Он обожал их запах и вечно липкие дочкины пальчики.

В какой-то момент, вспоминая это, он начал плакать, но потом перестал, опустился в кресло-качалку и сидел там, пока не заснул.


Отчасти работа принесла ему облегчение — можно было стряхнуть с себя все те дни, когда в доме у них толпились соседи, родственники и друзья, обмениваясь слухами из Интернета, организовывая дежурства и поисковые операции. Но теперь соседи как-то рассосались, родственников поубавилось, осталась только пара-тройка друзей, которым некуда было больше податься.

Однажды поздно вечером к ним пришла женщина из углового дома и попросила вернуть кастрюлю.

— Я не думала, что она у вас столько пролежит, — сказала она, щурясь.

Казалось, она пытается заглянуть ему через плечо в гостиную. Лори на полной громкости смотрела какой-то сериал про блондинок с тугими лакированными лицами и сердито сжатыми губами. Она постоянно его смотрела, будто по телевизору вообще больше ничего не показывали.

— Я не знала, — добавила женщина, забрав кастрюлю и осматривая ее на предмет возможных повреждений, — что все так обернется.

«Мой самый сексуальный, — гласила эсэмэска от Лори, — я скучаю по твоим рукам… приезжай домой и возьми меня, возьми грубо, как захочешь. Покажи мне…»

Он резко развернулся в кресле, едва ли не пытаясь спрятать телефон от чужих глаз, словно хотел скрыть, что читает сообщение.

Сразу же сорвался с работы, сел в машину и гнал, как только мог, говоря себе, что с ней что-то не так. Должно быть, побочное действие лекарств, которые выписал ей врач, — или, может, скорби и тоски, которые бушуют в ее сложном, хрупком организме.

И все же не поэтому он ехал так быстро, не поэтому едва не споткнулся о болтающийся ремень безопасности, когда выскакивал из машины.

И не поэтому, увидев, как она лежит на животе лицом к нему и улыбается, почувствовал, что его разорвет надвое, если он не возьмет ее.
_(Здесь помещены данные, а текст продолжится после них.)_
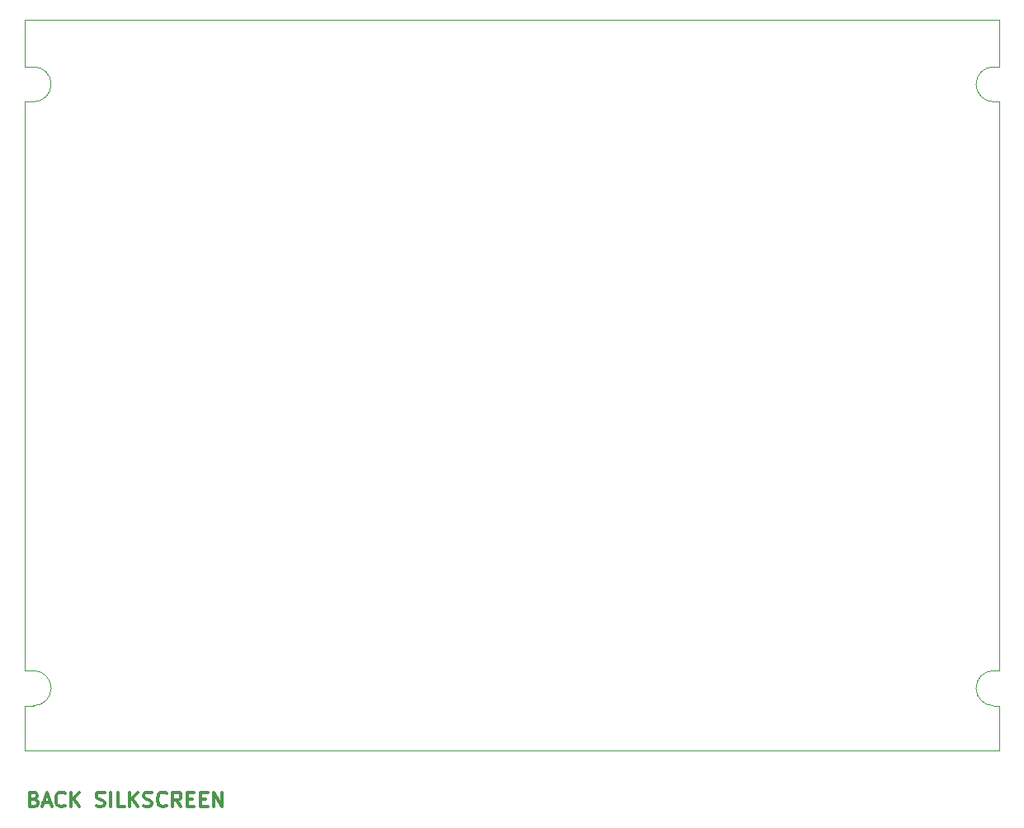
<source format=gbo>
%FSLAX34Y34*%
G04 Gerber Fmt 3.4, Leading zero omitted, Abs format*
G04 (created by PCBNEW (2014-03-14 BZR 4748)-product) date Mon 17 Mar 2014 11:54:22 PM EDT*
%MOIN*%
G01*
G70*
G90*
G04 APERTURE LIST*
%ADD10C,0.005906*%
%ADD11C,0.003937*%
%ADD12C,0.011811*%
G04 APERTURE END LIST*
G54D10*
G54D11*
X88543Y-24488D02*
X88543Y-22598D01*
X88307Y-24488D02*
X88543Y-24488D01*
X88307Y-24488D02*
G75*
G03X87598Y-25196I0J-708D01*
G74*
G01*
X87598Y-25196D02*
G75*
G03X88307Y-25905I708J0D01*
G74*
G01*
X88543Y-25905D02*
X88307Y-25905D01*
X88543Y-48897D02*
X88543Y-25905D01*
X88307Y-48897D02*
X88543Y-48897D01*
X88307Y-48897D02*
G75*
G03X87598Y-49606I0J-708D01*
G74*
G01*
X87598Y-49606D02*
G75*
G03X88307Y-50314I708J0D01*
G74*
G01*
X88543Y-50314D02*
X88307Y-50314D01*
X88543Y-52125D02*
X88543Y-50314D01*
X49173Y-50314D02*
X49173Y-52125D01*
X49527Y-50314D02*
X49173Y-50314D01*
X49527Y-50314D02*
G75*
G03X50236Y-49606I0J708D01*
G74*
G01*
X50236Y-49606D02*
G75*
G03X49527Y-48897I-708J0D01*
G74*
G01*
X49173Y-48897D02*
X49527Y-48897D01*
X49173Y-25905D02*
X49173Y-48897D01*
X49527Y-25905D02*
X49173Y-25905D01*
X49527Y-25905D02*
G75*
G03X50236Y-25196I0J708D01*
G74*
G01*
X50236Y-25196D02*
G75*
G03X49527Y-24488I-708J0D01*
G74*
G01*
X49173Y-24488D02*
X49527Y-24488D01*
X49173Y-22598D02*
X49173Y-24488D01*
X88543Y-52125D02*
X49173Y-52125D01*
X49173Y-22598D02*
X88543Y-22598D01*
G54D12*
X49550Y-54091D02*
X49634Y-54119D01*
X49662Y-54147D01*
X49690Y-54204D01*
X49690Y-54288D01*
X49662Y-54344D01*
X49634Y-54372D01*
X49578Y-54401D01*
X49353Y-54401D01*
X49353Y-53810D01*
X49550Y-53810D01*
X49606Y-53838D01*
X49634Y-53866D01*
X49662Y-53922D01*
X49662Y-53979D01*
X49634Y-54035D01*
X49606Y-54063D01*
X49550Y-54091D01*
X49353Y-54091D01*
X49915Y-54232D02*
X50196Y-54232D01*
X49859Y-54401D02*
X50056Y-53810D01*
X50253Y-54401D01*
X50787Y-54344D02*
X50759Y-54372D01*
X50674Y-54401D01*
X50618Y-54401D01*
X50534Y-54372D01*
X50478Y-54316D01*
X50449Y-54260D01*
X50421Y-54147D01*
X50421Y-54063D01*
X50449Y-53951D01*
X50478Y-53894D01*
X50534Y-53838D01*
X50618Y-53810D01*
X50674Y-53810D01*
X50759Y-53838D01*
X50787Y-53866D01*
X51040Y-54401D02*
X51040Y-53810D01*
X51377Y-54401D02*
X51124Y-54063D01*
X51377Y-53810D02*
X51040Y-54147D01*
X52052Y-54372D02*
X52137Y-54401D01*
X52277Y-54401D01*
X52334Y-54372D01*
X52362Y-54344D01*
X52390Y-54288D01*
X52390Y-54232D01*
X52362Y-54176D01*
X52334Y-54147D01*
X52277Y-54119D01*
X52165Y-54091D01*
X52109Y-54063D01*
X52080Y-54035D01*
X52052Y-53979D01*
X52052Y-53922D01*
X52080Y-53866D01*
X52109Y-53838D01*
X52165Y-53810D01*
X52305Y-53810D01*
X52390Y-53838D01*
X52643Y-54401D02*
X52643Y-53810D01*
X53205Y-54401D02*
X52924Y-54401D01*
X52924Y-53810D01*
X53402Y-54401D02*
X53402Y-53810D01*
X53740Y-54401D02*
X53487Y-54063D01*
X53740Y-53810D02*
X53402Y-54147D01*
X53965Y-54372D02*
X54049Y-54401D01*
X54190Y-54401D01*
X54246Y-54372D01*
X54274Y-54344D01*
X54302Y-54288D01*
X54302Y-54232D01*
X54274Y-54176D01*
X54246Y-54147D01*
X54190Y-54119D01*
X54077Y-54091D01*
X54021Y-54063D01*
X53993Y-54035D01*
X53965Y-53979D01*
X53965Y-53922D01*
X53993Y-53866D01*
X54021Y-53838D01*
X54077Y-53810D01*
X54218Y-53810D01*
X54302Y-53838D01*
X54893Y-54344D02*
X54865Y-54372D01*
X54780Y-54401D01*
X54724Y-54401D01*
X54640Y-54372D01*
X54583Y-54316D01*
X54555Y-54260D01*
X54527Y-54147D01*
X54527Y-54063D01*
X54555Y-53951D01*
X54583Y-53894D01*
X54640Y-53838D01*
X54724Y-53810D01*
X54780Y-53810D01*
X54865Y-53838D01*
X54893Y-53866D01*
X55483Y-54401D02*
X55286Y-54119D01*
X55146Y-54401D02*
X55146Y-53810D01*
X55371Y-53810D01*
X55427Y-53838D01*
X55455Y-53866D01*
X55483Y-53922D01*
X55483Y-54007D01*
X55455Y-54063D01*
X55427Y-54091D01*
X55371Y-54119D01*
X55146Y-54119D01*
X55736Y-54091D02*
X55933Y-54091D01*
X56017Y-54401D02*
X55736Y-54401D01*
X55736Y-53810D01*
X56017Y-53810D01*
X56271Y-54091D02*
X56467Y-54091D01*
X56552Y-54401D02*
X56271Y-54401D01*
X56271Y-53810D01*
X56552Y-53810D01*
X56805Y-54401D02*
X56805Y-53810D01*
X57142Y-54401D01*
X57142Y-53810D01*
M02*

</source>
Не возьмет сейчас же, на этом самом месте: чтобы только скрип кровати под ними и ни звука, ни стона, но в полутьме спущенных жалюзи — блеск ее белых зубов между разомкнутыми губами.


Все это было как-то нехорошо, неправильно, но он не понимал, в чем дело. Он знал ее — и одновременно совсем не знал. Это была Лори, но Лори из далекого прошлого. Вот только другая.


Постоянно названивали журналисты. Двое, казалось, вообще поселились в их квартале. Окопались там с самого начала, но потом вроде бы исчезли, переключились на другие новости.

Они вернулись, когда в Сети появились кадры, на которых Лори выходила из тату-салона «Магнум». Кто-то снял ее на сотовый.

На ногах у нее снова были красные ковбойские сапоги, на губах — красная помада. Она шла прямо на камеру.

В газетах эти фото напечатали под заголовком: «Материнское горе?»


Он разглядывал татуировку.

Слова «Mirame quemar» [Смотри, как я горю (исп.).], написанные затейливым почерком, лентой вились вокруг бедра.